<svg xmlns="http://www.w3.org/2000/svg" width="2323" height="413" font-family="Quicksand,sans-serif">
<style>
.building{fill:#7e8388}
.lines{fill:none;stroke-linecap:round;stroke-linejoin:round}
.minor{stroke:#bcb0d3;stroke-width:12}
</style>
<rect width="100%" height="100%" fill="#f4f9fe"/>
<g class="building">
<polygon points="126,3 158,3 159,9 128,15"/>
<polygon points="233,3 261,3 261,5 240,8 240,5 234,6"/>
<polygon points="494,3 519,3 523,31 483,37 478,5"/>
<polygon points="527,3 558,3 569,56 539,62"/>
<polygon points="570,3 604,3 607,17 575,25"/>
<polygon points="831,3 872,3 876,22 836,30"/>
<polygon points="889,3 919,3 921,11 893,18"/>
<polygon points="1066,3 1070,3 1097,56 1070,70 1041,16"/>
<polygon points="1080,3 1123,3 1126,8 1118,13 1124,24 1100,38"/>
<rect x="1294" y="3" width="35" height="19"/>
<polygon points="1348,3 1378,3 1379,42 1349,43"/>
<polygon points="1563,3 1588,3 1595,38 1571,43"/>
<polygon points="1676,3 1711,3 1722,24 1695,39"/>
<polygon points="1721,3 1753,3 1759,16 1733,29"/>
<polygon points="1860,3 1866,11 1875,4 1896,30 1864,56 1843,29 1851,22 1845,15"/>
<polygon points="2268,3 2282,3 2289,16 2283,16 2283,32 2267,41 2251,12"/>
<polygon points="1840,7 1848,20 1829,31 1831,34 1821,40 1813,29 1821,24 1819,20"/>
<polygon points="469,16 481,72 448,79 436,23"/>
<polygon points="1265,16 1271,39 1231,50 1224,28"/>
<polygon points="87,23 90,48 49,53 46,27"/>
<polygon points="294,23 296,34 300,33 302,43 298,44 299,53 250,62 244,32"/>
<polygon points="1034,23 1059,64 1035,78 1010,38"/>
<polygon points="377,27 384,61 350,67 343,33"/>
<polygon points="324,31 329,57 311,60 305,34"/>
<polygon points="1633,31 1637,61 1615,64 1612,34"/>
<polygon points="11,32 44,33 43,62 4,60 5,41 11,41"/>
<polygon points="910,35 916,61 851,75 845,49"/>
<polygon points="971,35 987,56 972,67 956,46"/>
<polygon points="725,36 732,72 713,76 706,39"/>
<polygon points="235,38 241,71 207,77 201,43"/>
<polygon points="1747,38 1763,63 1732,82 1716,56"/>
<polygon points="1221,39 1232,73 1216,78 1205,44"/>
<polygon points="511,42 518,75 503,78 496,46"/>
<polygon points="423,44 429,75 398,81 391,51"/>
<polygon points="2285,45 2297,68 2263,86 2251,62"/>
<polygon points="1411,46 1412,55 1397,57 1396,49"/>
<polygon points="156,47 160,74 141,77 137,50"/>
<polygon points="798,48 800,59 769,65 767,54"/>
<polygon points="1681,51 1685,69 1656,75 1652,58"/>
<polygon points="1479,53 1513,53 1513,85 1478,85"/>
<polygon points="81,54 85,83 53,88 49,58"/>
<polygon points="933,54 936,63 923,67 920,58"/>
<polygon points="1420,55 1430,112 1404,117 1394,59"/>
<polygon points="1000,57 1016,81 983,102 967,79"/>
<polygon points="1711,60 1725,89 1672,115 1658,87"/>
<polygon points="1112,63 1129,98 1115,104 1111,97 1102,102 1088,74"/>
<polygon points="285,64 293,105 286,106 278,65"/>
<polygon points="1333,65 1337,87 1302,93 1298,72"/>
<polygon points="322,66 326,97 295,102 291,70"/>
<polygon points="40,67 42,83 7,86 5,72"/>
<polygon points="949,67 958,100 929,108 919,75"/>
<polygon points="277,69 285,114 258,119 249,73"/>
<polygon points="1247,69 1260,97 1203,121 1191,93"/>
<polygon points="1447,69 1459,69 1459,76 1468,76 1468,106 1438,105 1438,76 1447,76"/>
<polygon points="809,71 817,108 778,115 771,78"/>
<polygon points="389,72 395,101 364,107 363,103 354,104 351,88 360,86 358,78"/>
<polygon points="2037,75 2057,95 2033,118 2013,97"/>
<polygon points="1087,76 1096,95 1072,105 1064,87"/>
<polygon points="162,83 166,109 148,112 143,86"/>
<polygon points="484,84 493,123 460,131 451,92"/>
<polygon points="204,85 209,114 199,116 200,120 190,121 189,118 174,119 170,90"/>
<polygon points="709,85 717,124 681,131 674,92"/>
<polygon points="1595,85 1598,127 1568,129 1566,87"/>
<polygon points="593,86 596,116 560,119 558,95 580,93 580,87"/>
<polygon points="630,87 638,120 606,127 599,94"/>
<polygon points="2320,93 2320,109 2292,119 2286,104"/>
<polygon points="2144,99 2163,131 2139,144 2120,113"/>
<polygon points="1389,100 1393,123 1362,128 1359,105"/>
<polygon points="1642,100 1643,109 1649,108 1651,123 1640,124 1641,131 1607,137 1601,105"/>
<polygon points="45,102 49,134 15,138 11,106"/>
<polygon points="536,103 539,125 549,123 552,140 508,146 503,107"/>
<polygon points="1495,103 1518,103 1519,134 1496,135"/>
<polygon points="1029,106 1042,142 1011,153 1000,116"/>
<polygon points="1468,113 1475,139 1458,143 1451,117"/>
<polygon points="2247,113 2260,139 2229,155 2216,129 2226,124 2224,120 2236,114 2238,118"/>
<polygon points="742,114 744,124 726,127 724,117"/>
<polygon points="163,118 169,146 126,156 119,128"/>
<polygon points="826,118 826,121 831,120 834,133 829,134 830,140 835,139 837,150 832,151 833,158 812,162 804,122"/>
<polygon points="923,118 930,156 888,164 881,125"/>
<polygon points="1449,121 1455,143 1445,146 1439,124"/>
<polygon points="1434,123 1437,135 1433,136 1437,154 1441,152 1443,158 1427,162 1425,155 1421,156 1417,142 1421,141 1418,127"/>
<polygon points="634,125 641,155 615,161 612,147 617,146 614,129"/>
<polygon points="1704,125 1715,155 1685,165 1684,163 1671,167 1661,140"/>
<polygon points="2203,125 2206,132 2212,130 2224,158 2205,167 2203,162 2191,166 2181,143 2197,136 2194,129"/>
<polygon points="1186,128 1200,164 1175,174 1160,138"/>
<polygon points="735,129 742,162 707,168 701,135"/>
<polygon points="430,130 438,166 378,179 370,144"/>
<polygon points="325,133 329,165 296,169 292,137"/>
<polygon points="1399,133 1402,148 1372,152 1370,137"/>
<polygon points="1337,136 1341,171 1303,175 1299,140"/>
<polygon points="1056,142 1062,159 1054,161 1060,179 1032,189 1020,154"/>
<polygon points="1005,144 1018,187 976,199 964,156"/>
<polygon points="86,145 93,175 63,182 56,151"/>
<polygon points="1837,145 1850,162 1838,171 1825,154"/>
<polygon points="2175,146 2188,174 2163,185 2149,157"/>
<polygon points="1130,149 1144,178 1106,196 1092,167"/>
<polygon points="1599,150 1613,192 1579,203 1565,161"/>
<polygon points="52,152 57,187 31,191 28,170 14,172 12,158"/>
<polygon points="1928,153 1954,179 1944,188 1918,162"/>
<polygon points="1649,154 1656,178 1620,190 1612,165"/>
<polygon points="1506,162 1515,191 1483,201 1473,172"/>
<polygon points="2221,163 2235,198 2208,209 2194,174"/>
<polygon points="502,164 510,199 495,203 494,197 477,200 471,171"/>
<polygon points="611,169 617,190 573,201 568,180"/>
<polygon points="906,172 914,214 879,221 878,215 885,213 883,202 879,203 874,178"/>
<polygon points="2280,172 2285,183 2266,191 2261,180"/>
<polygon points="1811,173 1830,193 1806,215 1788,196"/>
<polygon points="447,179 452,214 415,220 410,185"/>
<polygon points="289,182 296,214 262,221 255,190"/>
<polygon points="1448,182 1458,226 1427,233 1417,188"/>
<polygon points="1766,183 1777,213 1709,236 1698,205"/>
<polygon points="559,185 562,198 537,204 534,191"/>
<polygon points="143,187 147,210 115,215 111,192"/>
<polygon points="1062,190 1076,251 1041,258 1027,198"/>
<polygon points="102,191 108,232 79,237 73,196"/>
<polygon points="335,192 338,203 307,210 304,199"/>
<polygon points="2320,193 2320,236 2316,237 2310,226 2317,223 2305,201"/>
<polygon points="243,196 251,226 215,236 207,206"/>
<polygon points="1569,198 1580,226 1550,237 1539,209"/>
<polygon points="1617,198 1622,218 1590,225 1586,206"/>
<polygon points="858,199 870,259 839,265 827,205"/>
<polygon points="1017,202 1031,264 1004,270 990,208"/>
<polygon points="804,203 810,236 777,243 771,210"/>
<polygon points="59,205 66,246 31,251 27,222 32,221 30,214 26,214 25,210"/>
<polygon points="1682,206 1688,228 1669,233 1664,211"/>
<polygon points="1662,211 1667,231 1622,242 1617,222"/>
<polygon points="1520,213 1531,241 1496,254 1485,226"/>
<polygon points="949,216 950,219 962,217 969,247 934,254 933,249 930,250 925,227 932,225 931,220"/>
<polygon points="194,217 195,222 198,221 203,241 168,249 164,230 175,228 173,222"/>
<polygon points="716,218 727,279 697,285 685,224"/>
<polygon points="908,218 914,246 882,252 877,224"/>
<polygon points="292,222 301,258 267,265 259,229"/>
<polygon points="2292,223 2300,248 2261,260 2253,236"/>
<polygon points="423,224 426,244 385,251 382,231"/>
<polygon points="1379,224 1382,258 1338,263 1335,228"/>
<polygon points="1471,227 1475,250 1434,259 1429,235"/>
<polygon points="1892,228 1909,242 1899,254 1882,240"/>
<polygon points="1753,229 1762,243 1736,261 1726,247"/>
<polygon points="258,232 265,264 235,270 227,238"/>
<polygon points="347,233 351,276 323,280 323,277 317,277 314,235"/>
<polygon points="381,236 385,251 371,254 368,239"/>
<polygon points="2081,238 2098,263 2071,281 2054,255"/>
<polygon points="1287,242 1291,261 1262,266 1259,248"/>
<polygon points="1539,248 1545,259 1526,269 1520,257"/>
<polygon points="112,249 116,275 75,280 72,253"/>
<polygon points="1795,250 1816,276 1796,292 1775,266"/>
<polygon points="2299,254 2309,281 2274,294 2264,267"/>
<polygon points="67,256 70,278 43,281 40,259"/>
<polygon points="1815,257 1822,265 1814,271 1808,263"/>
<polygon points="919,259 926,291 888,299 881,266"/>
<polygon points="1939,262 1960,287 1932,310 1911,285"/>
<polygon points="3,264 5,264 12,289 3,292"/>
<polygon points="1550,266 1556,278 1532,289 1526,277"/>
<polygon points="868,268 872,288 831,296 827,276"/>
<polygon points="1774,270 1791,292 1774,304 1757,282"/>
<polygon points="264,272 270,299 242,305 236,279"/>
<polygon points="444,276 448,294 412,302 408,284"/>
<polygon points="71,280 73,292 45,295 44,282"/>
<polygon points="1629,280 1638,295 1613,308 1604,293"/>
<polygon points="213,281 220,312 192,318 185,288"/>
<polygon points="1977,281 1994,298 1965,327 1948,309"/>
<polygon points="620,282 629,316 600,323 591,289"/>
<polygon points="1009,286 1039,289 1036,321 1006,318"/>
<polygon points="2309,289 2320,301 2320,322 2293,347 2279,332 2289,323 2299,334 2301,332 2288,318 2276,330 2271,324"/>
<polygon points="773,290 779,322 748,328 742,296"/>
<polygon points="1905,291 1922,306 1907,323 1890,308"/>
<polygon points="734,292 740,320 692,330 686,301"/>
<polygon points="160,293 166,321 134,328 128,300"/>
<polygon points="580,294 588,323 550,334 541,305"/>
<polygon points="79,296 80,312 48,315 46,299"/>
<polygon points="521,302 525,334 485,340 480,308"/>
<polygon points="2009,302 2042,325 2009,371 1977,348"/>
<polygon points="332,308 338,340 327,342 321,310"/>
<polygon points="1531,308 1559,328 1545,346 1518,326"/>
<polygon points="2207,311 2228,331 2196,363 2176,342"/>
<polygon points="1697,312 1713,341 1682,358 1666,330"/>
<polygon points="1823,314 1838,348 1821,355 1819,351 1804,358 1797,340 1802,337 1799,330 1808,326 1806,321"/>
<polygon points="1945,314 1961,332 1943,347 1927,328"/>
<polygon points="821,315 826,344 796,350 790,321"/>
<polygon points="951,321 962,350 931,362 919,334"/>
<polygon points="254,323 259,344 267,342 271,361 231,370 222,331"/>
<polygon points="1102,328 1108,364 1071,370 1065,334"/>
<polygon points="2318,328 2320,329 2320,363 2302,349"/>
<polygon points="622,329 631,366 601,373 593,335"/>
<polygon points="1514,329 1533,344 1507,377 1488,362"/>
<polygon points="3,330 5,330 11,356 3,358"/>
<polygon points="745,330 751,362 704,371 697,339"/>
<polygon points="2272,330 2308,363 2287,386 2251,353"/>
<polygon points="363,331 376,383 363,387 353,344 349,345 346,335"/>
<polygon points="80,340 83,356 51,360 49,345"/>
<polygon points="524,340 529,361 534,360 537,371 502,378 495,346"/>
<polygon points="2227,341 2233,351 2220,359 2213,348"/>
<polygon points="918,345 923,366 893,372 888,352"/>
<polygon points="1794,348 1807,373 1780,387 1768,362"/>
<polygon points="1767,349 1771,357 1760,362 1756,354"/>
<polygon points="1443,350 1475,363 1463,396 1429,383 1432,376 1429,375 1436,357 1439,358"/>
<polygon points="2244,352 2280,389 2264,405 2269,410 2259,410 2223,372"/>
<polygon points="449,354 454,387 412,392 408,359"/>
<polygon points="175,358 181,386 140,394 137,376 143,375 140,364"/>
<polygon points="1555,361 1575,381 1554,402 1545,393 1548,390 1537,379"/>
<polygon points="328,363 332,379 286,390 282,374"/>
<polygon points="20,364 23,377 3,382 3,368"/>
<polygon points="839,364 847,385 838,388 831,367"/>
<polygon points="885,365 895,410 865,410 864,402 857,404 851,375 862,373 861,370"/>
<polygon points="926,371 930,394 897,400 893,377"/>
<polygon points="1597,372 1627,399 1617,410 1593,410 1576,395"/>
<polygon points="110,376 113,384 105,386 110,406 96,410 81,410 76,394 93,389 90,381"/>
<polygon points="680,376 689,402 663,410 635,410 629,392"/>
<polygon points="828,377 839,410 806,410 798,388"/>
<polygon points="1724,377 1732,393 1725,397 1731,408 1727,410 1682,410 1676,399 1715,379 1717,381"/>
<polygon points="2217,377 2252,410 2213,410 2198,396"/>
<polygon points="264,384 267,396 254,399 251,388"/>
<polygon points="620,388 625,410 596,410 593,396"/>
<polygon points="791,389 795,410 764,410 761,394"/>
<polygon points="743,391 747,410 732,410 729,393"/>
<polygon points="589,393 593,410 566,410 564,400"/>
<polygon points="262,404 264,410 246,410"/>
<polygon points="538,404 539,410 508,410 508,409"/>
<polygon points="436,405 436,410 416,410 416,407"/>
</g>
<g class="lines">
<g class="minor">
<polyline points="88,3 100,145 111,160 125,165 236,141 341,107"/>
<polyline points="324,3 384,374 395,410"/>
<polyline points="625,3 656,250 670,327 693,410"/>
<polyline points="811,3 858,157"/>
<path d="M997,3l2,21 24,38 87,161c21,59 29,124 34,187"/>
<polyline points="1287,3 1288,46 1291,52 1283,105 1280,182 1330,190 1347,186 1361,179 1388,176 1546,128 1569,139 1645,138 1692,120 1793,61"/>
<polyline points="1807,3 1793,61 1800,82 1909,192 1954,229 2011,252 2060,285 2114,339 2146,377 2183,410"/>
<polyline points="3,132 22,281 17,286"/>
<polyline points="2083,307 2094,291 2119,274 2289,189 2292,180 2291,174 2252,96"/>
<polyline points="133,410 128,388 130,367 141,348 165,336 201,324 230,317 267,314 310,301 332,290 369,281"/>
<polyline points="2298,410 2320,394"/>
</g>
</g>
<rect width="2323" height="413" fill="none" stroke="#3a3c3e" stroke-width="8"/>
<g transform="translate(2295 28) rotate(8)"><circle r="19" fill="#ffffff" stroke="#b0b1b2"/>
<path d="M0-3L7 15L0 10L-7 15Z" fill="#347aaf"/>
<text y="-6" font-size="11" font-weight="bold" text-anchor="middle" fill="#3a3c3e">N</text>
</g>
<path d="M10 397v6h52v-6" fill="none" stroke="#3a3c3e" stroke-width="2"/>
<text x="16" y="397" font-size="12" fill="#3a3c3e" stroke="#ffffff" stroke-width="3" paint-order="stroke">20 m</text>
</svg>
•••••
Scan the data above, find each line with "lines", and copy it.

.lines{fill:none;stroke-linecap:round;stroke-linejoin:round}
<g class="lines">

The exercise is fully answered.